# Passenger HVAC deactivation - is it a bug, or a feature?



## Vadym L (Oct 16, 2017)

I've noticed that passenger vents stay active regardless whether the front passenger is present:










However, if foot vent is not engaged, either automatically or manually, the passenger's vent stays off:










I'm trying to understand whether it's by design (or that's a limitation due to how the air valves are implemented), or it's a software bug?
If the latter, how do I report it?


----------



## Bigriver (Jan 26, 2018)

I cannot duplicate. Passenger vent stays on, along with driver's vent whether or not the foot vent is on.








2020.48.10


----------



## GDN (Oct 30, 2017)

@Bigriver - The Y has a feature the 3 doesn't, which is it turns the passenger vent off if no one is present. I don't think this has been retrofitted to the 3. @Vadym L - I'm not sure what to make of it. Going to guess it is a software issue. If you turn the foot vent on, the air should stop blowing from the top.


----------



## Bigriver (Jan 26, 2018)

GDN said:


> @Bigriver - The Y has a feature the 3 doesn't, which is it turns the passenger vent off if no one is present. I don't think this has been retrofitted to the 3. @Vadym L - I'm not sure what to make of it. Going to guess it is a software issue. If you turn the foot vent on, the air should stop blowing from the top.
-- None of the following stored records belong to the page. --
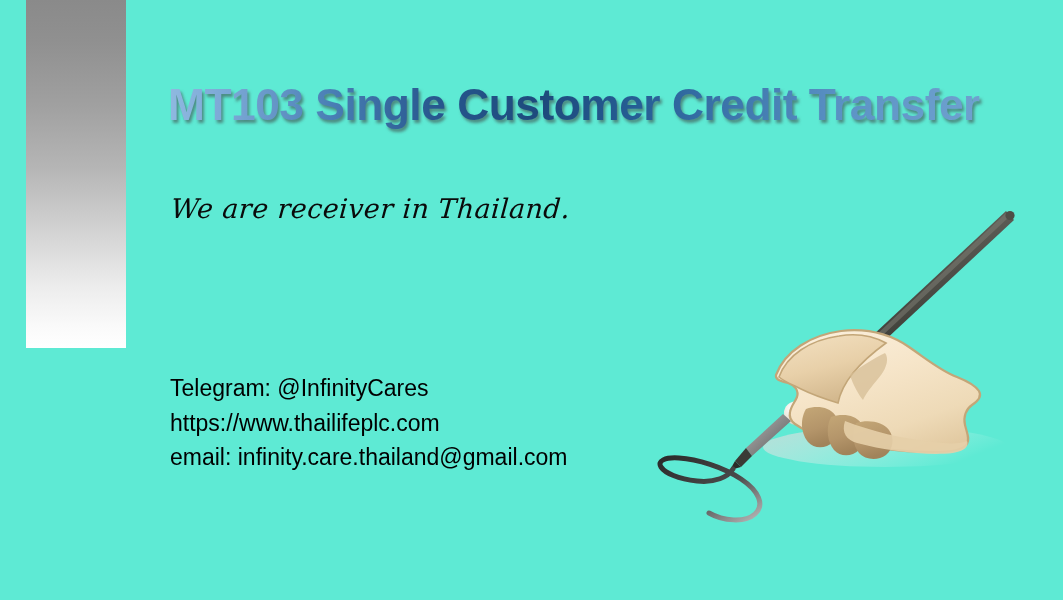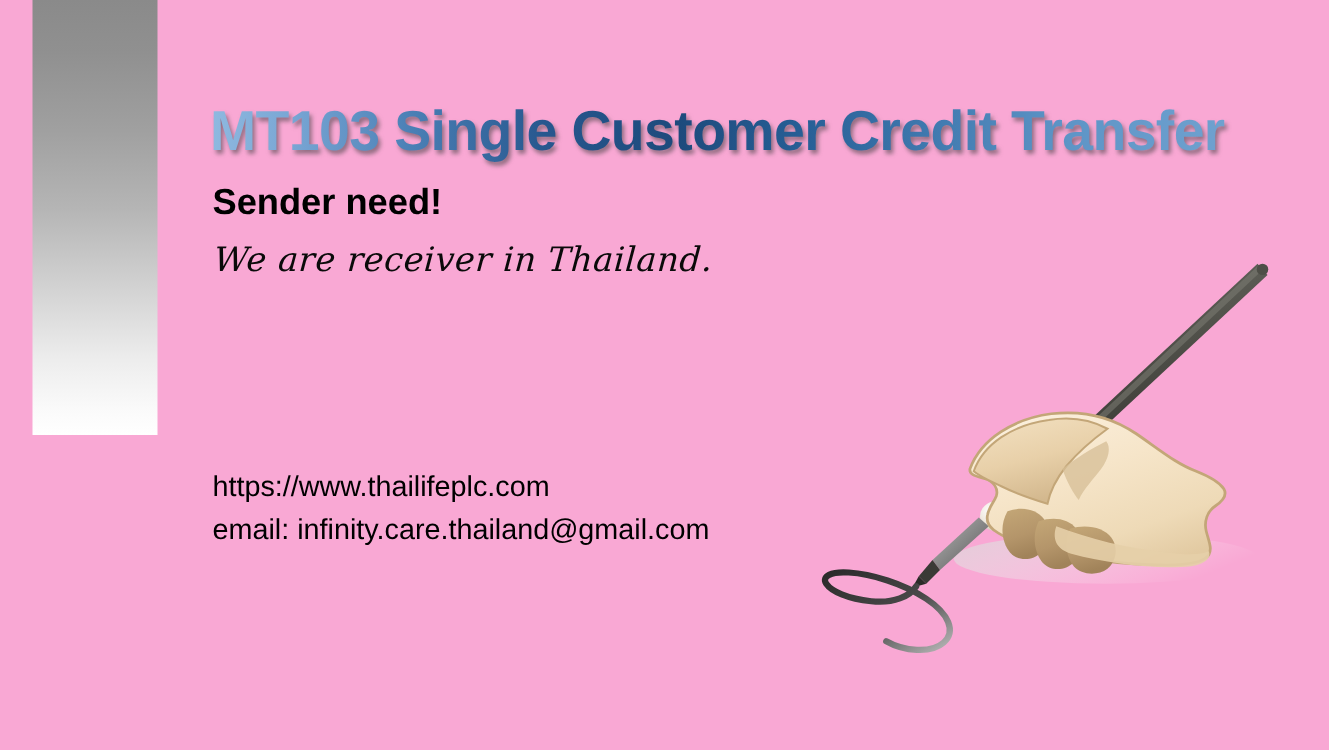--- a/index.html
+++ b/index.html
@@ -8,21 +8,21 @@
     padding: 0;
     background: #ffffff;
   }
   body {
     font-family: "Liberation Sans", sans-serif;
   }
   .slide {
     position: relative;
     width: 1063px;
     height: 600px;
-    background: #f9a8d4;
+    background: #5eead4;
     overflow: hidden;
   }
 
   
   .side-bar {
     position: absolute;
     left: 26px;
     top: 0;
     width: 100px;
     height: 348px;
@@ -131,25 +131,25 @@
 </style>
 </head>
 <body>
 
 <div class="slide">
 
   <div class="side-bar"></div>
 
   <div class="title">MT103 Single Customer Credit Transfer</div>
 
-  <div class="heading">Sender need!</div>
 
   <div class="script-line">We are receiver in Thailand.</div>
 
   <div class="contact-block">
+    <div class="contact-line">Telegram: @InfinityCares</div>
     <div class="contact-line spaced">https://www.thailifeplc.com</div>
     <div class="contact-line spaced">email: infinity.care.thailand@gmail.com</div>
   </div>
 
   <div class="hand-art">
     <svg viewBox="0 0 400 340" xmlns="http://www.w3.org/2000/svg">
       <defs>
         <linearGradient id="penGrad" x1="0" y1="0" x2="0.35" y2="1">
           <stop offset="0%" stop-color="#6d6d66"></stop>
           <stop offset="35%" stop-color="#5a5a53"></stop>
Ah, my reply should probably go in the comments on the site thread, but when I see this thread in what's new (which is almost the only way I look at stuff), nothing says model Y. Would be helpful to see where the thread fits in.


----------



## GDN (Oct 30, 2017)

Bigriver said:


> Ah, my reply should probably go in the comments on the site thread, but when I see this thread in what's new (which is almost the only way I look at stuff), nothing says model Y. Would be helpful to see where the thread fits in.


It's not a big deal - I honestly only looked at the users info on the left and saw they had a Model Y. I answered on that. Looking deeper after your comment - although you and I both only look for new Posts, this thread is appropriately under the Model Y Forum. All is good and we all learn what is different across models and what may or may not be broken.


----------